* [Assignment]
When copying the data below, keep only the lines from the one with "185 33 2.28" through the one with "183 167 19141", word for word, and skip the pictures.

* [Given information]
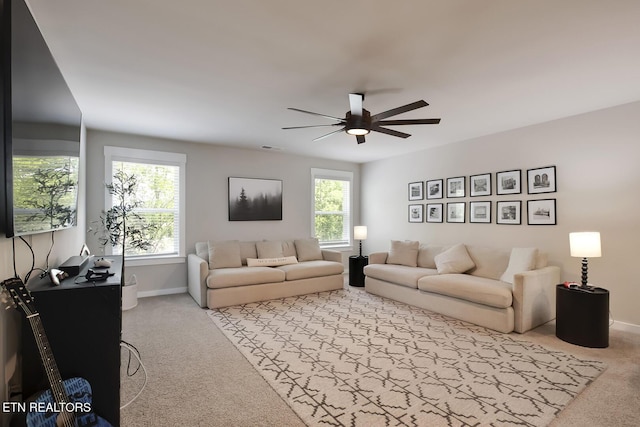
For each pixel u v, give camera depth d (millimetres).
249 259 4945
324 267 5047
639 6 1765
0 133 1185
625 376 2391
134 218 4609
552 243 3900
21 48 1307
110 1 1721
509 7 1776
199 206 5125
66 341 1483
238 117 3758
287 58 2371
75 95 3070
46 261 1966
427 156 5496
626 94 3088
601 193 3510
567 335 3043
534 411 1959
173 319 3678
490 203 4555
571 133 3742
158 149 4770
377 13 1839
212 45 2191
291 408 1983
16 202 1256
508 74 2645
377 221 6555
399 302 4430
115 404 1543
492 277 4004
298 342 3021
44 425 1232
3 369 1252
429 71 2582
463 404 2033
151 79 2723
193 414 1915
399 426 1818
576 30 2008
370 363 2602
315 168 6359
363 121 2838
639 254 3256
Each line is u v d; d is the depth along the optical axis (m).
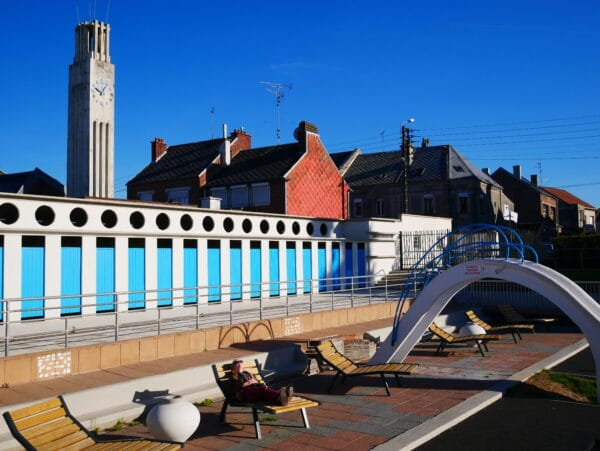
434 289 12.72
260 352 12.80
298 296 22.20
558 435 8.49
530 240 32.62
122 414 9.31
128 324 13.19
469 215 45.84
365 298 21.80
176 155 39.19
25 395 9.01
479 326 17.56
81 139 23.64
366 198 50.38
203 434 8.77
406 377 12.58
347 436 8.51
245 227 20.91
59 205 14.92
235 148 36.97
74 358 10.55
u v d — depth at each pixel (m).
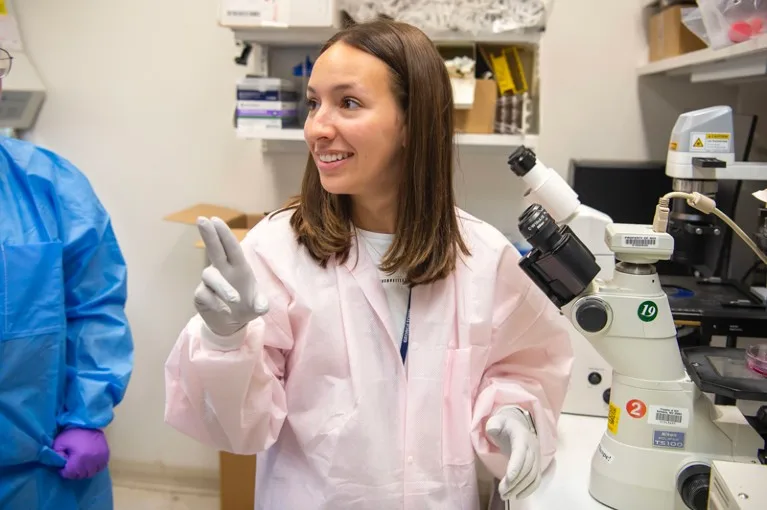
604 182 1.95
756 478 0.90
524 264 1.04
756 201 1.87
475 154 2.20
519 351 1.24
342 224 1.12
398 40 1.03
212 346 0.93
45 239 1.38
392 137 1.03
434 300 1.12
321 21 1.83
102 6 2.30
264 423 1.02
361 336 1.07
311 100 1.06
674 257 1.47
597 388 1.51
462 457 1.09
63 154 2.40
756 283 1.79
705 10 1.51
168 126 2.35
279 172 2.31
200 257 2.41
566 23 2.11
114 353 1.45
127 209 2.42
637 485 1.10
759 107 1.96
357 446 1.04
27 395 1.31
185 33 2.28
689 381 1.09
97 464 1.38
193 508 2.40
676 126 1.43
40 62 2.35
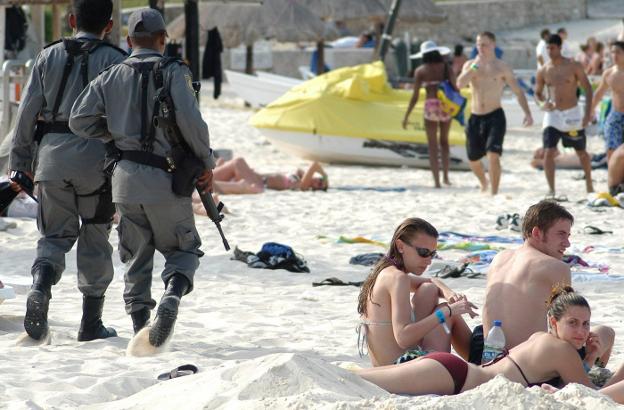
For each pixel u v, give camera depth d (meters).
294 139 51.38
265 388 11.52
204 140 15.68
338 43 102.00
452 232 31.06
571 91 38.94
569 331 12.77
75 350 16.48
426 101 43.69
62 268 17.02
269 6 79.19
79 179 16.48
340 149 51.09
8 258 26.47
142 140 15.77
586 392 11.40
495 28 121.12
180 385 12.48
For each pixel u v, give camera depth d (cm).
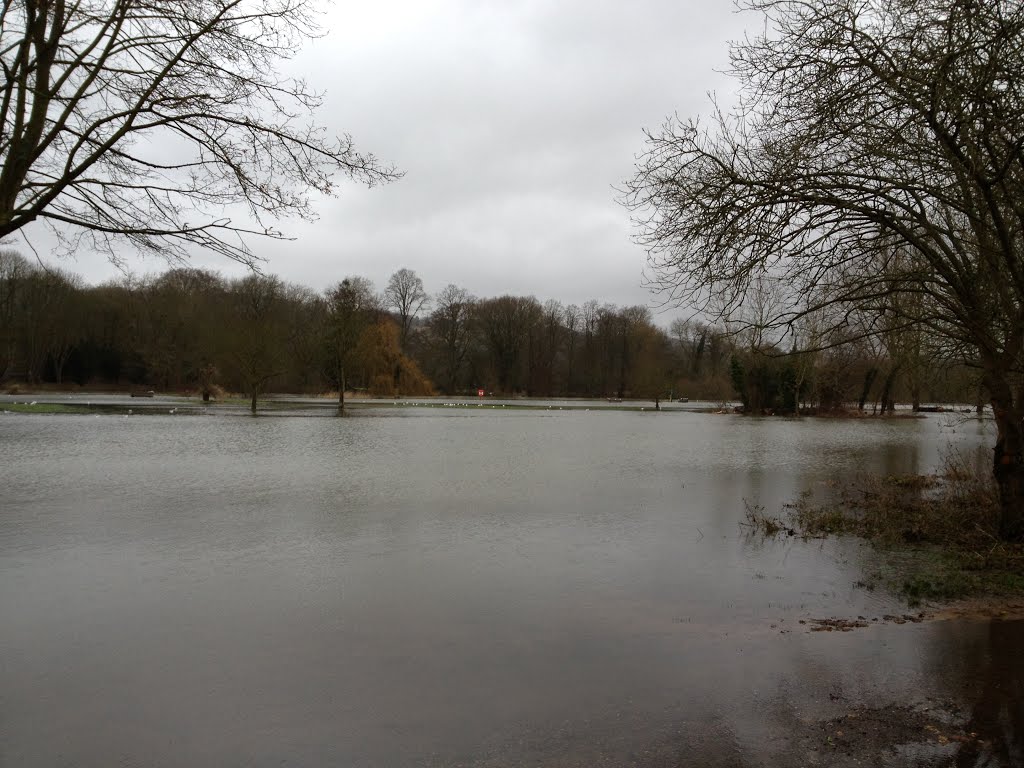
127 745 470
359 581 874
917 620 736
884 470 2089
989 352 970
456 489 1622
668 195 927
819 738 474
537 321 10188
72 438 2866
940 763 439
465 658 626
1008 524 1036
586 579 895
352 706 528
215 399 6600
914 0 774
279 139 709
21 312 7356
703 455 2509
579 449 2669
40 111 622
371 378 7681
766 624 726
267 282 6975
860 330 1045
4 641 664
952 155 860
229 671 594
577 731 488
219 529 1173
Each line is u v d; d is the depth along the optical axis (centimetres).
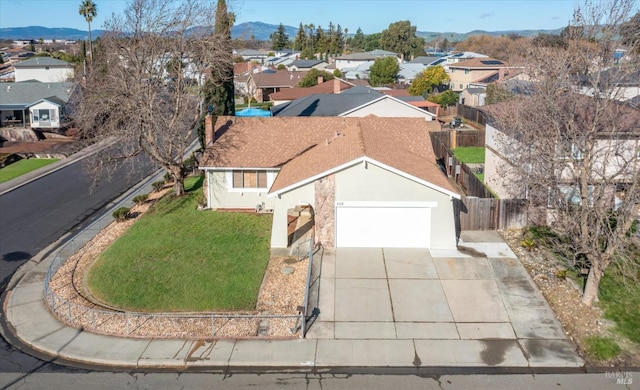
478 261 2203
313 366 1598
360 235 2347
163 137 3081
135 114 2858
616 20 2144
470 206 2519
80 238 2694
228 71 3588
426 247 2333
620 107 2364
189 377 1562
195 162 3894
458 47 16612
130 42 2934
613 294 1909
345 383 1523
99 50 4856
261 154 2975
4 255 2530
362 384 1516
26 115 5819
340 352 1655
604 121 2045
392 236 2341
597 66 2266
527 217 2503
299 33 17500
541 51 2956
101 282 2138
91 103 3042
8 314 1969
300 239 2511
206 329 1791
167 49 3005
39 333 1816
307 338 1727
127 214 2964
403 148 2919
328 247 2355
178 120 3105
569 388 1488
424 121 3262
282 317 1756
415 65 10625
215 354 1655
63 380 1559
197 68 3116
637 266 2041
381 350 1661
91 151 4797
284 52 16575
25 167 4247
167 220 2806
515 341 1694
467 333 1736
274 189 2441
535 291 1972
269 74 9162
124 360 1634
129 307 1945
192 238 2542
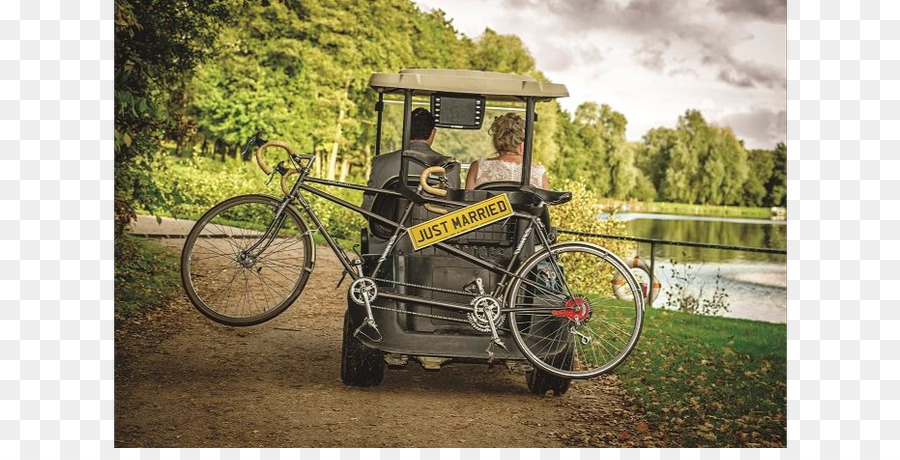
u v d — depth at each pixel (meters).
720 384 7.46
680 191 61.50
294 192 6.00
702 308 14.91
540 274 5.94
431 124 6.47
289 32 33.81
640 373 7.62
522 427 5.78
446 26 46.97
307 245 5.96
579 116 59.62
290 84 33.78
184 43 11.35
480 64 53.34
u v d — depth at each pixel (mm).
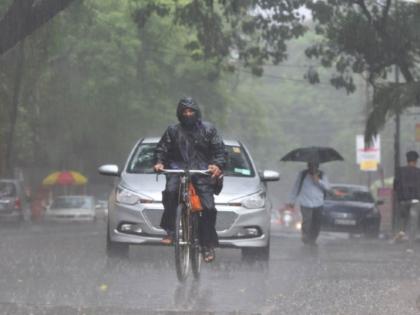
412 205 33344
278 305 16984
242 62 67500
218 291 18766
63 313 15594
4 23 39594
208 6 55062
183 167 19141
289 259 27266
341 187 54969
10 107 60406
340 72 57375
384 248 34219
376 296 18266
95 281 20109
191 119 19094
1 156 67375
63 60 78312
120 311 15828
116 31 85938
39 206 79625
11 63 52406
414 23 50875
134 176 26062
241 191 25094
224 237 24594
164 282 20031
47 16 39938
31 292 18234
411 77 52750
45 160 94625
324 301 17547
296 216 90062
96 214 84312
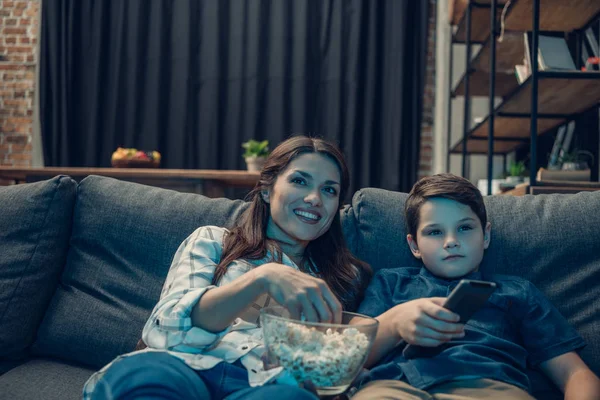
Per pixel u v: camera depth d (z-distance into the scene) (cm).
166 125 434
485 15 350
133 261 124
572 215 124
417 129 425
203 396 79
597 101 285
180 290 93
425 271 118
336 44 426
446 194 112
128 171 289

* [Solution to this problem]
185 33 2.28
689 381 1.09
97 464 1.38
193 508 2.40
676 126 1.43
40 62 2.35
For each pixel u v, give camera depth d (meters).
294 139 51.38
265 388 11.52
204 140 15.68
338 43 102.00
452 232 31.06
571 91 38.94
569 331 12.77
75 350 16.48
426 101 43.69
62 268 17.02
269 6 79.19
79 179 16.48
340 149 51.09
8 258 26.47
142 140 15.77
586 392 11.40
495 28 121.12
180 385 12.48
For each pixel u v, give camera depth d (cm).
127 745 470
359 581 874
917 620 736
884 470 2089
989 352 970
456 489 1622
668 195 927
819 738 474
537 321 10188
72 438 2866
940 763 439
465 658 626
1008 524 1036
586 579 895
352 706 528
215 399 6600
914 0 774
279 139 709
21 312 7356
703 455 2509
579 449 2669
40 111 622
371 378 7681
766 624 726
267 282 6975
860 330 1045
4 641 664
952 155 860
229 671 594
577 731 488
219 529 1173
Each line is u v d; d is the depth along the optical axis (centimetres).
478 261 2203
313 366 1598
360 235 2347
163 137 3081
135 114 2858
616 20 2144
470 206 2519
80 238 2694
228 71 3588
426 247 2333
620 107 2364
189 377 1562
195 162 3894
458 47 16612
130 42 2934
613 294 1909
345 383 1523
99 50 4856
261 154 2975
4 255 2530
362 384 1516
26 115 5819
340 352 1655
604 121 2045
392 236 2341
597 66 2266
527 217 2503
299 33 17500
541 51 2956
101 282 2138
91 103 3042
8 314 1969
300 239 2511
206 329 1791
167 49 3005
39 333 1816
307 338 1727
127 214 2964
403 148 2919
328 247 2355
178 120 3105
569 388 1488
424 121 3262
282 317 1756
415 65 10625
215 354 1655
63 380 1559
197 68 3116
637 266 2041
381 350 1661
91 151 4797
284 52 16575
25 167 4247
167 220 2806
515 341 1694
467 333 1736
274 189 2441
535 291 1972
269 74 9162
124 360 1634
129 307 1945
192 238 2542
u v d — depth at each pixel (meters).
720 384 7.46
680 191 61.50
294 192 6.00
702 308 14.91
540 274 5.94
431 124 6.47
289 32 33.81
640 373 7.62
522 427 5.78
446 26 46.97
307 245 5.96
579 116 59.62
290 84 33.78
184 43 11.35
480 64 53.34
u v d — depth at each pixel (mm).
412 205 33344
278 305 16984
242 62 67500
218 291 18766
63 313 15594
4 23 39594
208 6 55062
183 167 19141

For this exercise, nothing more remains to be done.